An immediate chill cut through me completely. My pelts were useless; worse than useless, actually, because they absorbed water and started to pull me down. At first I was able to claw my way along the bobbing ice at the surface, digging my fingers into any cracks I could find. I felt the warmth of my body suck itself into the core of my stomach, but soon the heat was not safe even there. I could feel my movements slow, and my teeth were clattering so violently that they drowned out the cracking of the ice around me; I wondered whether even my keloid scars were turning blue.
Sigurðr was nowhere to be seen. He must have been swallowed amid the bobbing ice. A block brushed up against the left side of my body and another smacked at my back. They were circling around me, closing in and pushing me down. Any scientist will explain that broken ice redistributes evenly on the surface of the water, and this is what it was doing in an attempt to cover the hole that the arrow had opened. So even in a hallucinatory ocean the basic laws of physics still seemed to apply; this, no doubt, would have brought a smile to Galileo’s face.
I could no longer hold my head above water, the ice tap-tap-tapping against my cauliflower ears, and I closed my eyes because this is what one does when going under. I felt my body shut down. So this is how it ends. In water. I slipped under, and actually felt some relief. It’ll be easier this way.

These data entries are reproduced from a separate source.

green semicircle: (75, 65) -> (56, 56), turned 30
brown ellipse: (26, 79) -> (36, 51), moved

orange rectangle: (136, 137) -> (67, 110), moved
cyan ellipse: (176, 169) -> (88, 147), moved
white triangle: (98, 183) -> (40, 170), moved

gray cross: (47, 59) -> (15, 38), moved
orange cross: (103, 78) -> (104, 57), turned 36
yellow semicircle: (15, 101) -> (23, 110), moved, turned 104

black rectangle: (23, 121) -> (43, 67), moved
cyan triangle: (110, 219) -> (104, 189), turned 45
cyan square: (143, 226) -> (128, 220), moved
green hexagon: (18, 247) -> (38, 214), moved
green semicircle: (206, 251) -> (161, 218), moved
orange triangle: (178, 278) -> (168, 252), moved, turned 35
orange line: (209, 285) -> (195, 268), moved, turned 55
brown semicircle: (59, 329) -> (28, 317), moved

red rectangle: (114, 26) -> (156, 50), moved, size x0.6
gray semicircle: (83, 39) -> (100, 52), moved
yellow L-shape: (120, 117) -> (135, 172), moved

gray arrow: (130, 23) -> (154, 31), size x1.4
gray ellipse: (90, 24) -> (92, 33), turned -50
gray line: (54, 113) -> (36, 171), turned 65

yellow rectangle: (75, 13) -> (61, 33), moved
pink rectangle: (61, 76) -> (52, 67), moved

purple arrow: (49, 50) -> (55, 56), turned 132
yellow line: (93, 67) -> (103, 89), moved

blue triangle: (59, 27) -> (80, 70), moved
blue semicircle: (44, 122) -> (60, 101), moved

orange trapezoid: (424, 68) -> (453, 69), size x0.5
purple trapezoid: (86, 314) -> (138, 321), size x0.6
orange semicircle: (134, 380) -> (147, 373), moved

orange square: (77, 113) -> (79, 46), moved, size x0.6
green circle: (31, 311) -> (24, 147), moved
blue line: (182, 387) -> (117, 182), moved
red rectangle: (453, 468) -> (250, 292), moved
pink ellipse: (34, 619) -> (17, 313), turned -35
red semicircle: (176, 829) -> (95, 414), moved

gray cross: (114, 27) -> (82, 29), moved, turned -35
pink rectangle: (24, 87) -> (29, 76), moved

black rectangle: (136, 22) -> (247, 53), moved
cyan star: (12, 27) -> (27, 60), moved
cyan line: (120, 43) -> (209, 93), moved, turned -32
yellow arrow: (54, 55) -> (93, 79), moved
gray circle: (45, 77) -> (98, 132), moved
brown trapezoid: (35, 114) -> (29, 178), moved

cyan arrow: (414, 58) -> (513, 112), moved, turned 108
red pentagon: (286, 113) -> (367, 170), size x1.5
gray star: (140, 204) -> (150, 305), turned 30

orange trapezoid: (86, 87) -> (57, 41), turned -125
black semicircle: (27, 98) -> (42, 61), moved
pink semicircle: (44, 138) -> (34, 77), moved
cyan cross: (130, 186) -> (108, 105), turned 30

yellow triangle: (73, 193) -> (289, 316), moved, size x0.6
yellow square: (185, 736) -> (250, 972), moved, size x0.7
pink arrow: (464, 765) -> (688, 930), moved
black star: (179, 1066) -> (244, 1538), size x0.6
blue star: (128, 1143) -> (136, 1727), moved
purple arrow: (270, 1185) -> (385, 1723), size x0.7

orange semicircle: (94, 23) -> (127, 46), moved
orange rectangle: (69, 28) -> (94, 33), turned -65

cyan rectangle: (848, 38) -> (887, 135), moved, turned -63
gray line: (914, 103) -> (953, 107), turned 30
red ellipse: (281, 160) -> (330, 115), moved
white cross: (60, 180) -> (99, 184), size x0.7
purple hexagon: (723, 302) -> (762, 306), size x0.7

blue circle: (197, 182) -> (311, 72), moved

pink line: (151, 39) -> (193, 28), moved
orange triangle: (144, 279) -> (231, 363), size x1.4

I had no trouble holding my breath for many minutes, dropping the entire time, until I tired of waiting for my lungs to give out. I opened my eyes, expecting that I would not be able to see more than a few feet. Just as it had been difficult to gauge distance above the ice, so it was underneath: once again there was nothing to supply perspective. No fish, no other creatures, no weeds, only clear water. Bubbles escaped from the folds of my clothing and rolled up along my body until they caught at the corners of my eyelids. Funny. In the real world I couldn’t produce tears of water, but in an underwater world I could produce tears made of air.
A glow emerged, above me, in the distance. It refracted through my bubble tears and I wondered, Is this the corridor of light that leads a dead man to Heaven? Not bloody likely. The way things were going, it was probably one of those saber-toothed fishes that uses dangling phosphorescent flaps of skin to lure in other animals to eat. As it turned out, however, the glow was neither the path to Heaven nor a Machiavellian fish. It was the fire of the burning arrow that had crashed into the ice, now clenched in one of Sigurðr’s hands as he came plunging through the ocean towards me.
The light (a fire that doesn’t extinguish in water: so much for natural physics still applying in a supernatural place) played across Sigurðr’s beard and into the creases around his eyes. His long red hair stretched out around his head like a glowing kelp halo, and he was smiling serenely, as if something wonderful were happening. He held out the arrow like an Olympian passing the torch and, all the while, we continued our slow descent through the water. My fingers closed around the shaft, I felt glorious warmth spread through my body, and Sigurðr smiled like a man who had done his job. Like a man who would continue to be remembered. He nodded his approval and plunged far below, leaving me to continue falling liquidly alone.